• [Goal of the exercise] Copy out the records from the start through the line with "Возврат и отмена", swapping "Помощь" for "Поддержка" and keeping everything else the same.

Page-level text extractions:
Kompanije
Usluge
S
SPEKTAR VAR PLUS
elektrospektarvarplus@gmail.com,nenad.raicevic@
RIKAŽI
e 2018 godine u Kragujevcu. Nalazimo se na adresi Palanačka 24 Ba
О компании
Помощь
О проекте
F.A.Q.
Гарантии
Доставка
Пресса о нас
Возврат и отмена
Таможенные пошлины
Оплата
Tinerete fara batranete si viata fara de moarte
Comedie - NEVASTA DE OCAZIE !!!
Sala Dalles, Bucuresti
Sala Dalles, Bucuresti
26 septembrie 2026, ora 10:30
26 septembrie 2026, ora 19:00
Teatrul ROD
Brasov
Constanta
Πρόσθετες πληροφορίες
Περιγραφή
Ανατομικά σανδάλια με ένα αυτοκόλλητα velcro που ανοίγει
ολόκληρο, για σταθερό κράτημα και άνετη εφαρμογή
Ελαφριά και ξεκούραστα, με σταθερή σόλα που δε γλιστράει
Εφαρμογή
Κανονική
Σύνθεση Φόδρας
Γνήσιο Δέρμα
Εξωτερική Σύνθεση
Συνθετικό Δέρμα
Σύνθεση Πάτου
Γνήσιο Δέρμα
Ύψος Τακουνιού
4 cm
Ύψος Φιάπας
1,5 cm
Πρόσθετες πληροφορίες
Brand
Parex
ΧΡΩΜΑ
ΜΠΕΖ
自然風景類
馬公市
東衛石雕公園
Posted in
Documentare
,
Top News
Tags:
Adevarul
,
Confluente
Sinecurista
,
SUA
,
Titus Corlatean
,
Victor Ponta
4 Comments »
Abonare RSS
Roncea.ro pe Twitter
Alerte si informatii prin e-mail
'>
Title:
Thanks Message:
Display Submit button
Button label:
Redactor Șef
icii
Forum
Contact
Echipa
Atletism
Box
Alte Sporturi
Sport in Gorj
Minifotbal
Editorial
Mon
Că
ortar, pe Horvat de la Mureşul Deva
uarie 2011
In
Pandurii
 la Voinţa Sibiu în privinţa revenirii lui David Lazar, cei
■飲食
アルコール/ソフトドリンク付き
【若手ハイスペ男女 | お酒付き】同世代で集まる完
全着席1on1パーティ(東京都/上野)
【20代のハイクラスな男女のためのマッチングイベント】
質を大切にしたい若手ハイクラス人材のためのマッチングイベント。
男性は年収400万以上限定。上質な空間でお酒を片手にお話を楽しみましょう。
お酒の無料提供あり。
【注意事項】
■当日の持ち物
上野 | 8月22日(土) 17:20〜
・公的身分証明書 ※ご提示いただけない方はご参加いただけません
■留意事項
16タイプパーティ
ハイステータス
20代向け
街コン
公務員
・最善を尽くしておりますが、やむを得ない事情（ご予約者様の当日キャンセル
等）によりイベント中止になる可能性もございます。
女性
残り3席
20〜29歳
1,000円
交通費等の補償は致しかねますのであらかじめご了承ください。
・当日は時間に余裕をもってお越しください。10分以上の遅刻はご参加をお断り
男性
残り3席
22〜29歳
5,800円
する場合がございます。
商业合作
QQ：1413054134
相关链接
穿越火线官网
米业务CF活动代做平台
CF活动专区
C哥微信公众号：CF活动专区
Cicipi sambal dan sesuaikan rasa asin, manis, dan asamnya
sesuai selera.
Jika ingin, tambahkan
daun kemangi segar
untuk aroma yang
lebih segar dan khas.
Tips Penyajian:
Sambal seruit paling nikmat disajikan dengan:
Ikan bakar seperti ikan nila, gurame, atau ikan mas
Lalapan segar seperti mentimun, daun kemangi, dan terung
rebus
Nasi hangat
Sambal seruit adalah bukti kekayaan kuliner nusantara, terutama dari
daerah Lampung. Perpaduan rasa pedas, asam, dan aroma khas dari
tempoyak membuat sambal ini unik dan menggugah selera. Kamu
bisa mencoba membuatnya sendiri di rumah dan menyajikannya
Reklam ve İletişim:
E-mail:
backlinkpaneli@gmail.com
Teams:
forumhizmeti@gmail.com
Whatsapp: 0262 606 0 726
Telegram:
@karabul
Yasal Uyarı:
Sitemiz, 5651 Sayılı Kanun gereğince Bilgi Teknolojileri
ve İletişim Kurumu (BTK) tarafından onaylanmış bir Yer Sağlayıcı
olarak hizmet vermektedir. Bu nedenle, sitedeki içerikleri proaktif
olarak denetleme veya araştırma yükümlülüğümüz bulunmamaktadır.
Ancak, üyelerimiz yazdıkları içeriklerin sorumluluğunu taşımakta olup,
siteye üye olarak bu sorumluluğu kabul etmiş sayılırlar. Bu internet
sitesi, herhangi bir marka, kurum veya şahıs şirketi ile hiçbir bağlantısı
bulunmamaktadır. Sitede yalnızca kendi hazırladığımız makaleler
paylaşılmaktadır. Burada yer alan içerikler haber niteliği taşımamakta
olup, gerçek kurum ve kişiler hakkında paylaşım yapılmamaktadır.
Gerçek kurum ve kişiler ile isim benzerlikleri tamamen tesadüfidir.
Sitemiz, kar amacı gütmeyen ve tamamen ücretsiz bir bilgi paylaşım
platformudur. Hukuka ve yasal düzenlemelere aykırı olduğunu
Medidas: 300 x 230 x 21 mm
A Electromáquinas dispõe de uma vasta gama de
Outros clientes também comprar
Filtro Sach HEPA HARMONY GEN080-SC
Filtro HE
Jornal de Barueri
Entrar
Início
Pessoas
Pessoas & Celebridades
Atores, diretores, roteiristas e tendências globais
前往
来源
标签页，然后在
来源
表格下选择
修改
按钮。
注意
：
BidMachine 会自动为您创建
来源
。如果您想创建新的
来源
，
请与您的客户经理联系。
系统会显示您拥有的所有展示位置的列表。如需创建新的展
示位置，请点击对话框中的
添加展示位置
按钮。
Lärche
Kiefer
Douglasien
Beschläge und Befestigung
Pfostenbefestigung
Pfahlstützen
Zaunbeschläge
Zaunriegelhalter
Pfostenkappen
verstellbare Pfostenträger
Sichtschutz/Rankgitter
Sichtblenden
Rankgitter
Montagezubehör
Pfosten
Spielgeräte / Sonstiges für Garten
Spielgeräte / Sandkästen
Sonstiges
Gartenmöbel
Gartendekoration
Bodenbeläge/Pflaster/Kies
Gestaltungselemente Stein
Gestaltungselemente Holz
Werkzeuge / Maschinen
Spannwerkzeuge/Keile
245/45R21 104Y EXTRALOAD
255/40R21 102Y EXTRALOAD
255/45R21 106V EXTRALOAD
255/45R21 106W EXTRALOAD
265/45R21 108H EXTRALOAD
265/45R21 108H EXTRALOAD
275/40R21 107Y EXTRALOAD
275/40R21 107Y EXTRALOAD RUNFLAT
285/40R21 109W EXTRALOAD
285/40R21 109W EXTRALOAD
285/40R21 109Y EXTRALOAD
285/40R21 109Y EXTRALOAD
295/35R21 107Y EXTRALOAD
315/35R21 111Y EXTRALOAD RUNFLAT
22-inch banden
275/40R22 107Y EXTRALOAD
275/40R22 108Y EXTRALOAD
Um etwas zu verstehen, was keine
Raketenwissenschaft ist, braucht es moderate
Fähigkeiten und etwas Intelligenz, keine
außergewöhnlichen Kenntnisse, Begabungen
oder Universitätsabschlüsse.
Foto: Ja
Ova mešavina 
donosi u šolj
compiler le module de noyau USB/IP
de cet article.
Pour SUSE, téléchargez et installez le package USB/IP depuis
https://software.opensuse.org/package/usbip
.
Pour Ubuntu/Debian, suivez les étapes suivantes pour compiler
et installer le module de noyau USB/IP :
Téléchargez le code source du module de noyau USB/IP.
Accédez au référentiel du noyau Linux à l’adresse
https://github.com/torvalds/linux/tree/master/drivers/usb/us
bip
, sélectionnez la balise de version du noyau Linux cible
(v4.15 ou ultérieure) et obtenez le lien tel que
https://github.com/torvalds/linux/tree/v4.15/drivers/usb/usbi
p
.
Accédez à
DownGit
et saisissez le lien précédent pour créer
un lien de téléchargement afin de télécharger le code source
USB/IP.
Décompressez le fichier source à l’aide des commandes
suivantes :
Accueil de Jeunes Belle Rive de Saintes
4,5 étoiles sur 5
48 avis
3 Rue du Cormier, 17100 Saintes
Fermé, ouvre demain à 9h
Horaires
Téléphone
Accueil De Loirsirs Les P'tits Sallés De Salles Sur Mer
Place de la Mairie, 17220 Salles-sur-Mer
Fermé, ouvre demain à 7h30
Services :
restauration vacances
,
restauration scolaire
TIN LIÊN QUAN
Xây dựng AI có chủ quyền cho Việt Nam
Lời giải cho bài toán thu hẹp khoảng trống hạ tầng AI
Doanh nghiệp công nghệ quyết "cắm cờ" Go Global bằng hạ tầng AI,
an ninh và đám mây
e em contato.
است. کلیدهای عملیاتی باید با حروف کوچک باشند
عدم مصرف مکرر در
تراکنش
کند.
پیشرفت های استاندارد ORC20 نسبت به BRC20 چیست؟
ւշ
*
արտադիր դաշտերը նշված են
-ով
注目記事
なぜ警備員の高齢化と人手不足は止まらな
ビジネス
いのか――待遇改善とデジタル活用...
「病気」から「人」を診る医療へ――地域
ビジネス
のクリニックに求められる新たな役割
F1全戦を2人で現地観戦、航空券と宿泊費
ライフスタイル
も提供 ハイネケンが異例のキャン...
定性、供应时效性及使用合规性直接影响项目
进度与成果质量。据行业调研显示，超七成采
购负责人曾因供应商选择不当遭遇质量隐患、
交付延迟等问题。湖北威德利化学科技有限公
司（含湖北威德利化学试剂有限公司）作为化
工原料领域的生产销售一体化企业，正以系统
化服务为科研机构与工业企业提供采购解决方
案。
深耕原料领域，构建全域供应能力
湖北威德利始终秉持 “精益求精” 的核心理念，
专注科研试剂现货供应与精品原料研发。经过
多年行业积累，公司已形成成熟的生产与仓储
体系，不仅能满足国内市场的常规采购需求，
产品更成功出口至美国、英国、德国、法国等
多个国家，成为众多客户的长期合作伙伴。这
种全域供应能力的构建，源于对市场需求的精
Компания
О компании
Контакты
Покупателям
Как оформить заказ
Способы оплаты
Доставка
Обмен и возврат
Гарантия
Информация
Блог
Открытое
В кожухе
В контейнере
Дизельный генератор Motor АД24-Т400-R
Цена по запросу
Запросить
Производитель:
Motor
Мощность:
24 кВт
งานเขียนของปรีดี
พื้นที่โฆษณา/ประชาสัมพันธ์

• [Finished task]
Kompanije
Usluge
S
SPEKTAR VAR PLUS
elektrospektarvarplus@gmail.com,nenad.raicevic@
RIKAŽI
e 2018 godine u Kragujevcu. Nalazimo se na adresi Palanačka 24 Ba
О компании
Поддержка
О проекте
F.A.Q.
Гарантии
Доставка
Пресса о нас
Возврат и отмена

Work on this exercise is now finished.